RECORDS TO PROCESS:
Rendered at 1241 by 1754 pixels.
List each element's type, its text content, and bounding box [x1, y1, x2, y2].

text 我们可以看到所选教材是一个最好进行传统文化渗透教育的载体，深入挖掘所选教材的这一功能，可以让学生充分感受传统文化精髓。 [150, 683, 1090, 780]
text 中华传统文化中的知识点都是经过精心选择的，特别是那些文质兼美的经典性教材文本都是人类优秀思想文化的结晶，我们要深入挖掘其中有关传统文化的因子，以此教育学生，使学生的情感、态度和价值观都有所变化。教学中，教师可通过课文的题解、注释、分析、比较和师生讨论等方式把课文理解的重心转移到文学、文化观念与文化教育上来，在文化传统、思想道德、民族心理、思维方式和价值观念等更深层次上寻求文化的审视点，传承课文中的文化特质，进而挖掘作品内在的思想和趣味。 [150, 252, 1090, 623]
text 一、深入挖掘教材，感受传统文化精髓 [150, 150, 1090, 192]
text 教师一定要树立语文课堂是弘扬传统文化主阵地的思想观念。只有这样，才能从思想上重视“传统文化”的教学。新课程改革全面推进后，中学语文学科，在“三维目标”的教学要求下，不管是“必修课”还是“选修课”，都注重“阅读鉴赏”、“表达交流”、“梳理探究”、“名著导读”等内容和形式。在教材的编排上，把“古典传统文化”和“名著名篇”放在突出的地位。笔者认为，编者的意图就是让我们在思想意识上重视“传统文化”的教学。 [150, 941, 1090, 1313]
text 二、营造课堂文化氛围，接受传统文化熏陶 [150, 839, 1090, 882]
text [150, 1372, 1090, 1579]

ASSIGNMENT:
From the first line to the last, reproduce the data exactly.

PROBLEM SOLUTION:
Rendered at 1241 by 1754 pixels.
List each element's type, its text content, and bounding box [x1, y1, x2, y2].

text 我们可以看到所选教材是一个最好进行传统文化渗透教育的载体，深入挖掘所选教材的这一功能，可以让学生充分感受传统文化精髓。 [150, 683, 1090, 780]
text 中华传统文化中的知识点都是经过精心选择的，特别是那些文质兼美的经典性教材文本都是人类优秀思想文化的结晶，我们要深入挖掘其中有关传统文化的因子，以此教育学生，使学生的情感、态度和价值观都有所变化。教学中，教师可通过课文的题解、注释、分析、比较和师生讨论等方式把课文理解的重心转移到文学、文化观念与文化教育上来，在文化传统、思想道德、民族心理、思维方式和价值观念等更深层次上寻求文化的审视点，传承课文中的文化特质，进而挖掘作品内在的思想和趣味。 [150, 252, 1090, 623]
text 一、深入挖掘教材，感受传统文化精髓 [150, 150, 1090, 192]
text 教师一定要树立语文课堂是弘扬传统文化主阵地的思想观念。只有这样，才能从思想上重视“传统文化”的教学。新课程改革全面推进后，中学语文学科，在“三维目标”的教学要求下，不管是“必修课”还是“选修课”，都注重“阅读鉴赏”、“表达交流”、“梳理探究”、“名著导读”等内容和形式。在教材的编排上，把“古典传统文化”和“名著名篇”放在突出的地位。笔者认为，编者的意图就是让我们在思想意识上重视“传统文化”的教学。 [150, 941, 1090, 1313]
text 二、营造课堂文化氛围，接受传统文化熏陶 [150, 839, 1090, 882]
text [150, 1372, 1090, 1579]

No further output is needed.